Margherita Spiluttini was one of the world’s most renowned photographers of architecture, and she worked for star architects including Herzog & de Meuron, David Chipperfield, Olafur Eliasson, Hermann Czech, and Friedrich Achleitner. But her achievements are not merely in the field of professional architecture photography, as her work has its own artistic qualities that go far beyond the merely documentary and that combine a subjective creativity with great true-to-reality precision. Spiluttini was the daughter of a builder, and as a child she gained intimate insight into the work of architects and constructors. Initially she was able to utilize the precision that is the prerequisite for all technical operations when taking medical photographs within the scope of her work as a medical assistant—where precision is of existential importance. She came to understand the inside of the human body as a spatially networked structure, and she also gained a view of architecture as something neither rigid nor fixed, but rather as a dynamic living organism with social requirements. This shaped her work from the 1980s, with other influences coming through her relationship with Adolf Krischanitz, who she married in 1970 and who at the time was a member of the Missing Link group of utopian architects, and also her connections to the Graz Forum Stadtpark and their innovative work in the field of photography, which was documented in the magazine Camera Austria. Through Dietmar Steiner and Otto Kapfinger, Spiluttini gained the chance to write architecture reviews for Die Presse newspaper, and to provide the accompanying photographs, as well as to photograph all the buildings featured in the first guide to Vienna’s architecture. Steiner thus sees Spiluttini as the founder of Austrian architecture photography.
You do not need to look far to find photography in which Spiluttini’s view of architecture becomes the art of photography. A striking example is a photo series of 1980 which shows her tidying up her own kitchen. This is a conceptual work that not only documents a precise section of a room and a work process with an ordering and cleaning function, but is also a portrait of the act of photography itself. The out-of-focus moving figure of Spiluttini appears in the middle of this otherwise sharply focused room, and this vague figure thus stands for the recording mechanisms of the camera. Looking at these photographs together with Spiluttini’s picture of Margarete Schütte-Lihotzky’s study taken shortly after her death, it is as if we have come full circle—this image can be seen as a portrait of the architect who invented the Frankfurt kitchen with its emancipatory ideal.
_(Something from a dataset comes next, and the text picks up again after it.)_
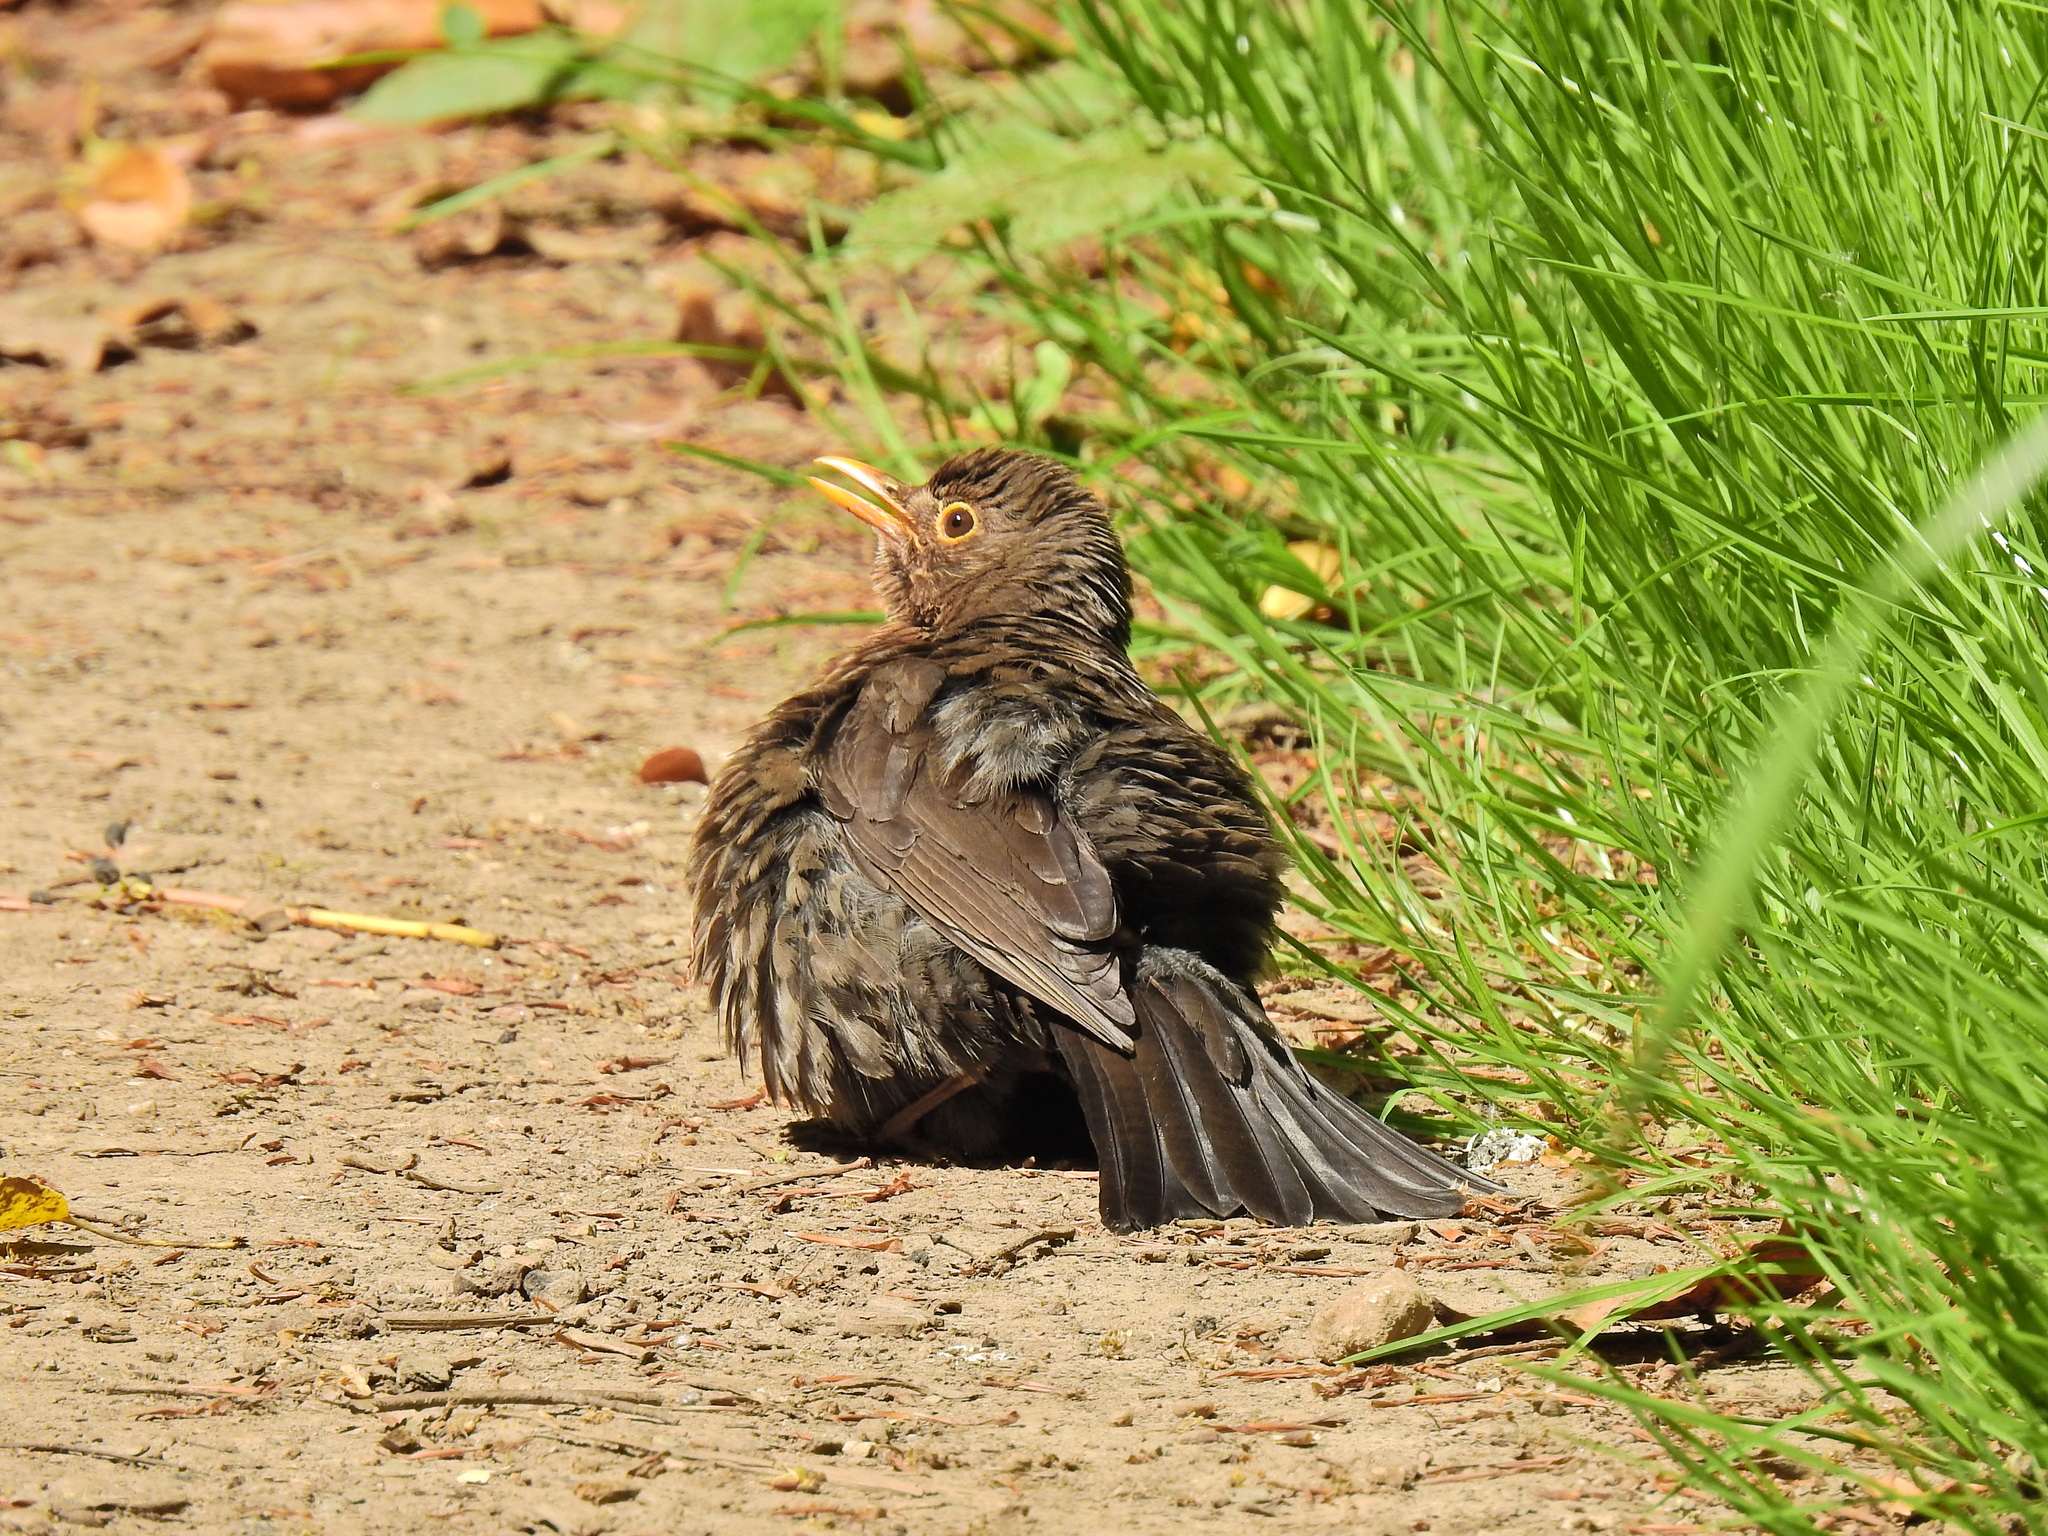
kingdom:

Spiluttini was also a highly accomplished landscape photographer, on the basis of her expanded understanding of architecture that saw buildings as part of their urban or other surroundings. Thus her interest in landscapes that are painted into buildings is also no surprise, such as the exotic fantastic landscapes of the Baroque painter Johann Wenzel Berglin in the state rooms at Schönbrunn Palace or at Melk Abbey. The mumok collection has one of Spiluttini’s artistic photo series on the architectural art of Baroque painting, and it is a popular work that is often shown. Her own artistic power shines out especially forcefully in this use of an existing artistic motif for her photography. Spiluttini did not permit her health problems to restrict her in her work, and now her death leaves a painful gap in art and photography.